Fully-funded PhD Studentship – Conversational Artificial Intelligence for Digital Healthcare Triaging, Self-Management and Interventions

Fully-funded PhD Studentship

Conversational Artificial Intelligence for Digital Healthcare Triaging, Self-Management and Interventions

Robert Gordon University

Closing Date: Midnight, 7 January 2021

Applications are sought for a fully funded Research Studentship (PhD) to carry out research at Robert Gordon University, Aberdeen, United Kingdom, under the supervision of Dr Ikechukwu Nkisi-Orji and Professor Nirmalie Wiratunga with co-supervision from their team.

Duration and Funding

The duration of project will be up to 36 months, ideally commencing 1 February 2021 or as circumstances allow. The studentship covers both tuition fees (at Home / EU or International level) and a tax-free stipend of £15,000 per annum.

Proposed Research

Artificial Intelligence (AI) now plays an increasingly crucial role in self-management, to provide low-cost solutions for personal health which enhance healthcare outcomes and reduce the burden on healthcare services. AI for triaging promises to significantly reduce the demand for human assessment resources and optimise the classification and prioritisation of patients.


The proposed research aims to investigate the role of conversational chatbots in fulfilling the requirements for healthcare triaging and follow-on personalised interventions for self-management. One of the main AI technologies for this purpose is conversational AI, a form of human-computer interaction using natural language interfaces. Adoption of this technology can range from automated messaging and speech-enabled interfaces that allow people to interact with applications, to websites, and devices using voice, text, touch, or gesture information and to personal assistants like Alexa. In healthcare applications, voice assistants promise increased engagement, improved patient trust, and in addition, encourages patient adherence and influences positive health outcomes. However, generating meaningful responses that are contextually relevant remains a challenge for conversational AI. More specifically, topics such as natural language understanding, natural language generation, data representation schemes (XML/AIML, ontologies) and case-based reasoning will be explored to model conversations and improve the quality of AI dialogue within a multi-strategy response generation framework.


During the research study, the student will work with the industrial partner PhysioMedics and leverage the existing expertise and collaboration between the academic and industrial partner in this research area.
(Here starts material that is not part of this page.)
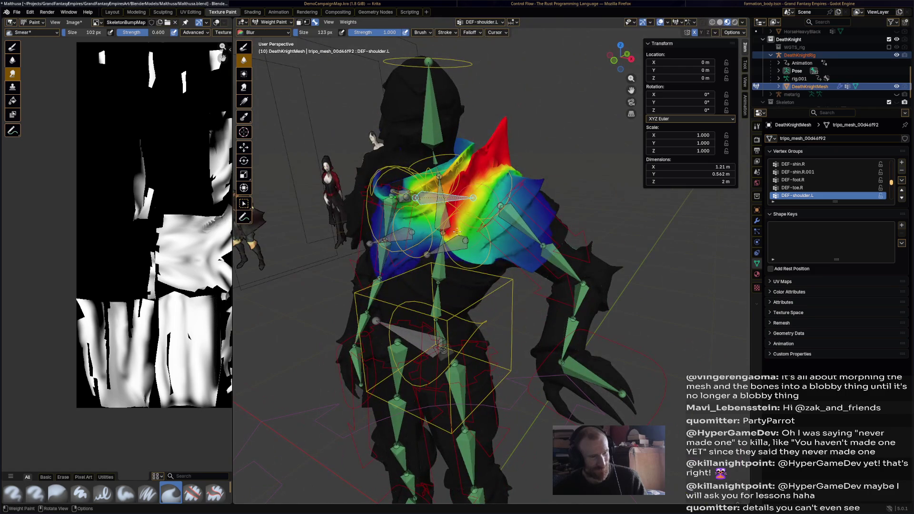
{"action": "middle_click_drag", "start_coordinate": [542, 207], "coordinate": [570, 226]}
PhysioMedics owns the PhysioWizard™ platform which replicates the face-to-face clinical triage carried out by healthcare professionals by empowering patients to self-assess their musculoskeletal conditions and rapidly transition them to the recommended pathway of care. The use of conversational chatbots for triaging will broaden delivery methods and provide richer experiences that will facilitate the ease of adoption across demographics and promote more equitable service delivery.

Key Skills

Applicants should have a very good BSc (Honours) (First or Upper Second class) degree or a Master degree (with Distinction or Merit) in Computing Science or related discipline.


Essential Knowledge and Experience:

  • Strong programming skill in Python/Java or similar languages.
  • Knowledge of machine learning packages (Tensorflow/Keras, NLTK or similar).
  • Good analytical skills – knowledge of foundations of computer science, ability to think independently.
  • Strong oral and written communication skills, in both plain English and academic languages, for publication in relevant journals and presentation at conferences.


Desirable requirements

  • Experience or knowledge in evidence synthesis for health sciences.
  • Experience with deep learning, natural language processing and information extraction.
  • Knowledge of XML and ontological knowledge resources.
  • Mixed-method evaluation including knowledge of statistical tools (R/MatLab or similar).
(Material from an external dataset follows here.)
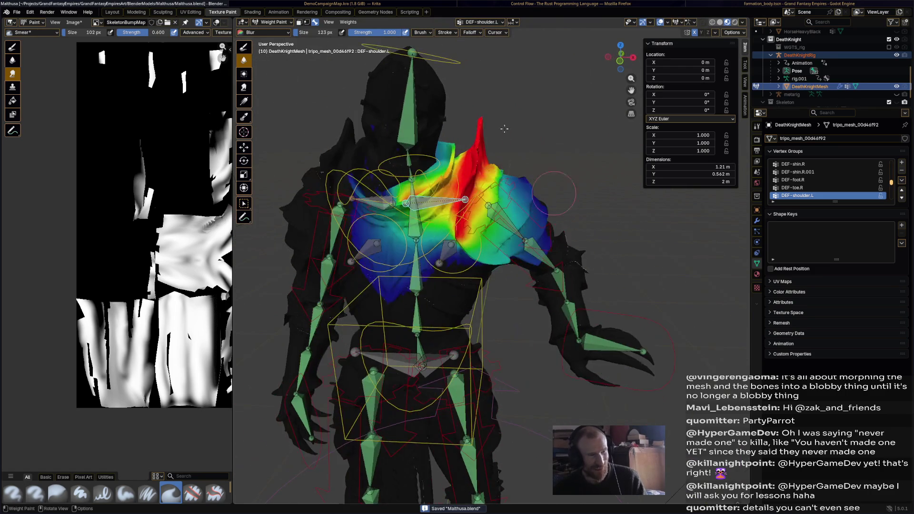
{"action": "key", "text": "alt+Tab"}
Applicants should have good personal and communication skills, strong professionalism and integrity, and be capable of working on their own initiative.


Enquiries can be emailed to Kate Lines at soc-researchadmin@rgu.ac.uk and will be forwarded to Dr Ikechukwu Nkisi-Orji if technical in nature.



Applications should be emailed to Kate Lines at soc-researchadmin@rgu.ac.uk by 7 January 2021. The applications should consist of a covering letter or personal statement of interest, and a CV. Further information such as passport details or transcripts may be requested during the short-listing stage. Interviews (which may include a short practical test) are expected to take place week commencing 19 January 2021.